Time Warner Cable, in the meantime, had vowed to hold the line on cable bill increases, and said the vast of majority of viewers who went to its Web site, , urged it to "get tough" and fight back against higher costs.

Neither side would have fared well if signals had been pulled.

Fox would have lost viewers and advertising dollars for some highly anticipated shows this month, including the 20th anniversary special of "The Simpsons" on Jan. 10, and the season premieres of "American Idol" on Jan. 12 and "24" on Jan. 17. It had urged viewers to go to its Web site, .

If the signal had been dropped, cable operators could have angered customers, who can switch to competitive television providers such as DirecTV or AT&T's U-verse that carry Fox programming.
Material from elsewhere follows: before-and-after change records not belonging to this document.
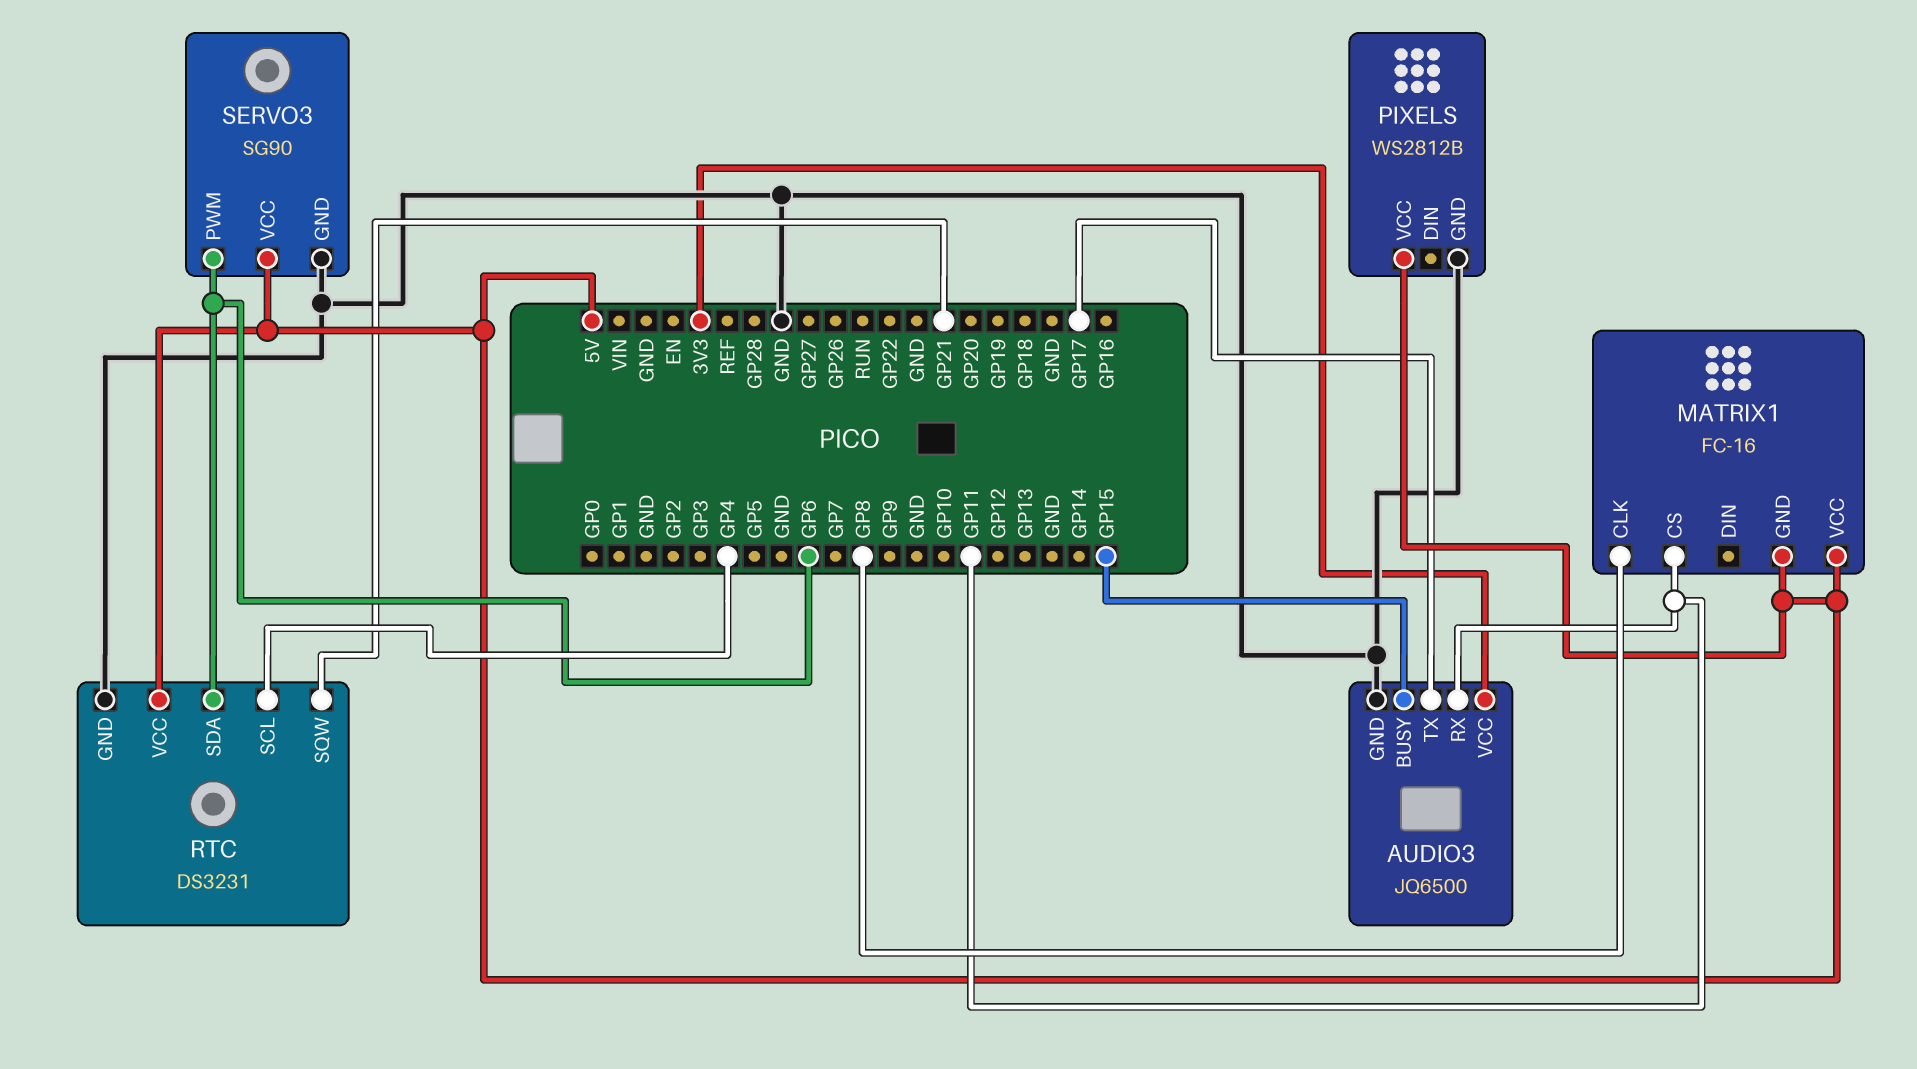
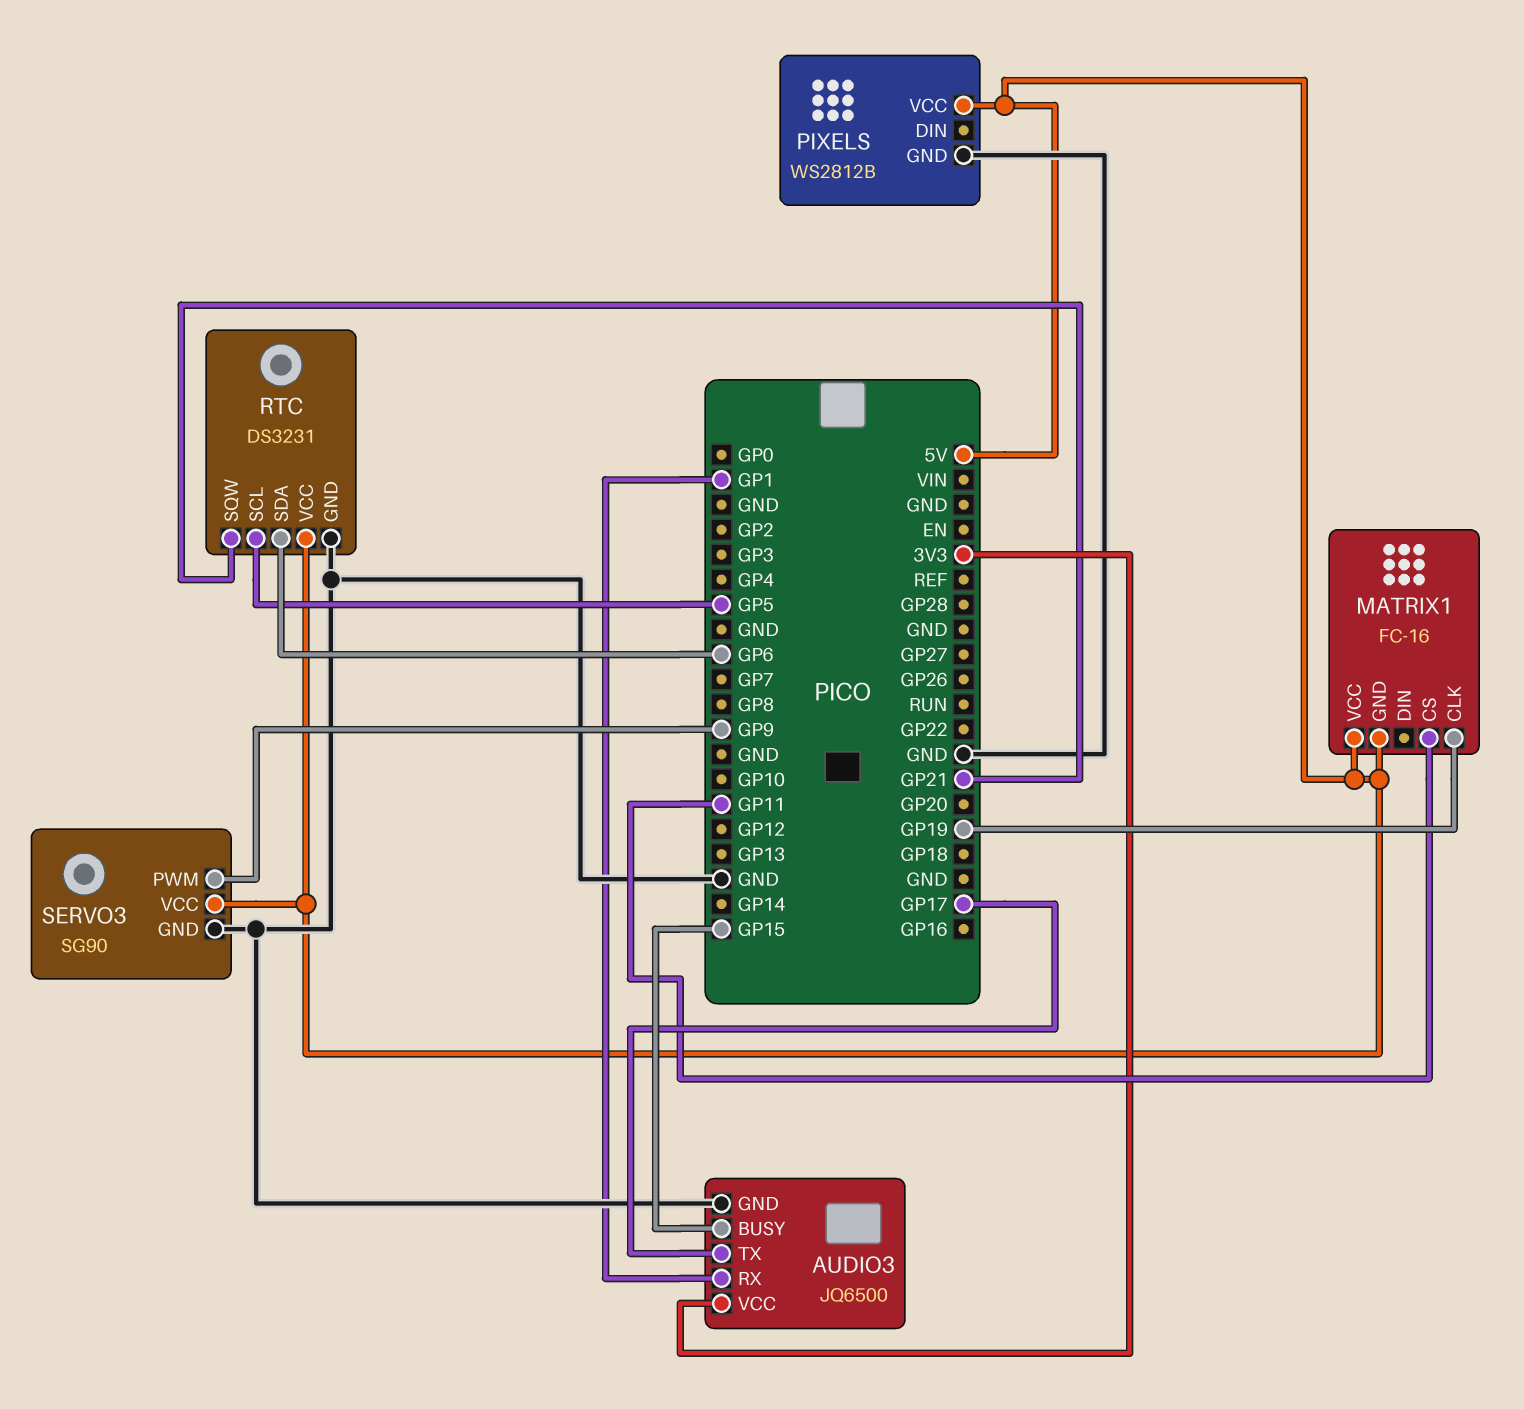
AUDIO3 pin RX: GP11 -> GP1
MATRIX1 pin CLK: GP8 -> GP19
RTC pin SCL: GP4 -> GP5
SERVO3 pin PWM: GP6 -> GP9

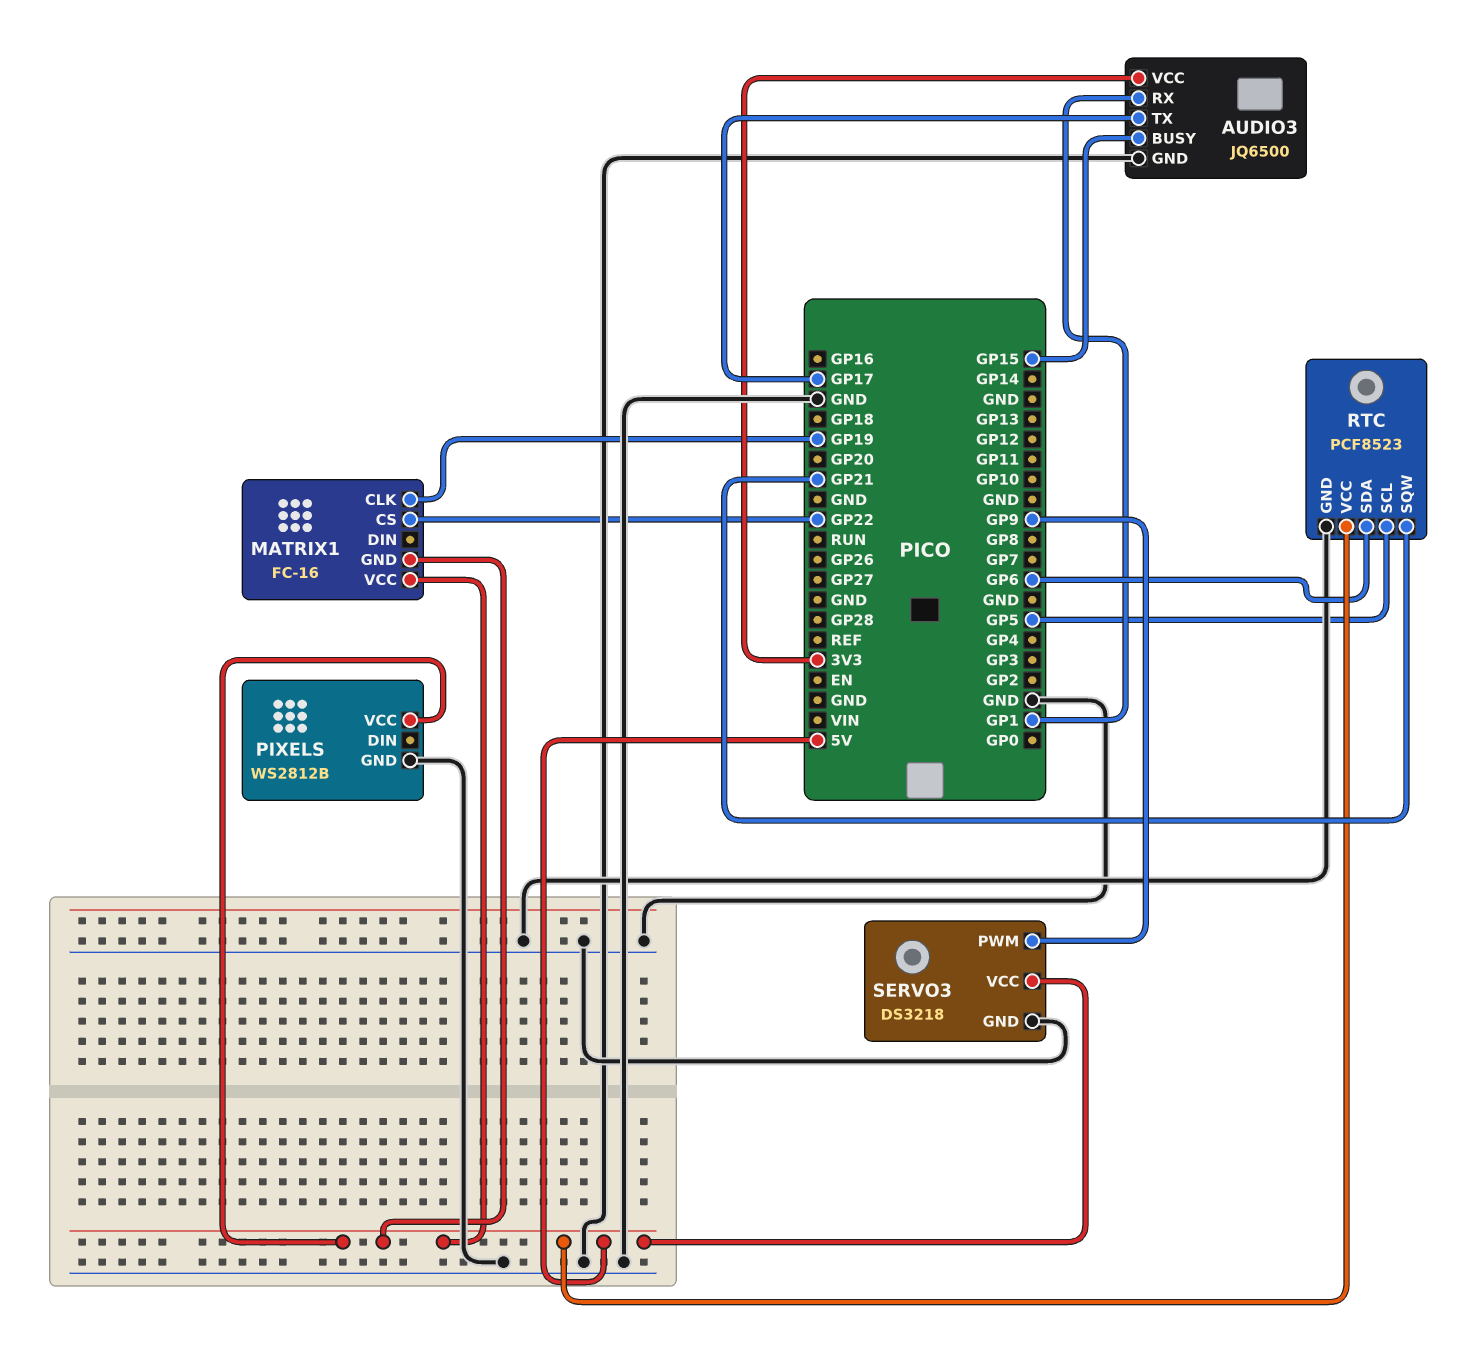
MATRIX1 pin CS: GP11 -> GP22
RTC: DS3231 -> PCF8523
SERVO3: SG90 -> DS3218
Satellite TV provider Dish Network, which already has a deal with Fox, had been heavily advertising in newspapers, radio and TV telling Time Warner Cable customers, "Don't risk missing your favorite shows."

TV viewers could also have decided to cut off their cable entirely and watched the Fox broadcast network using an antenna with a digital TV or converter box.

Separately, Cablevision Systems Corp. said early Friday it had dropped HGTV and Food Network for its 3.1 million subscribers in New York, New Jersey and Connecticut in a fee dispute with Scripps Networks Interactive Inc., based in Cincinnati.

Time Warner Cable continued to carry Food Network and Great American Country under a temporary deal extension as its talks with Scripps continued.

Fox and CBS signals from Sinclair Broadcasting Group Inc. stations in markets such as Des Moines and Cedar Rapids, Iowa, also continued to be carried by cable company Mediacom Communications Corp. in a temporary deal extension to Jan. 8.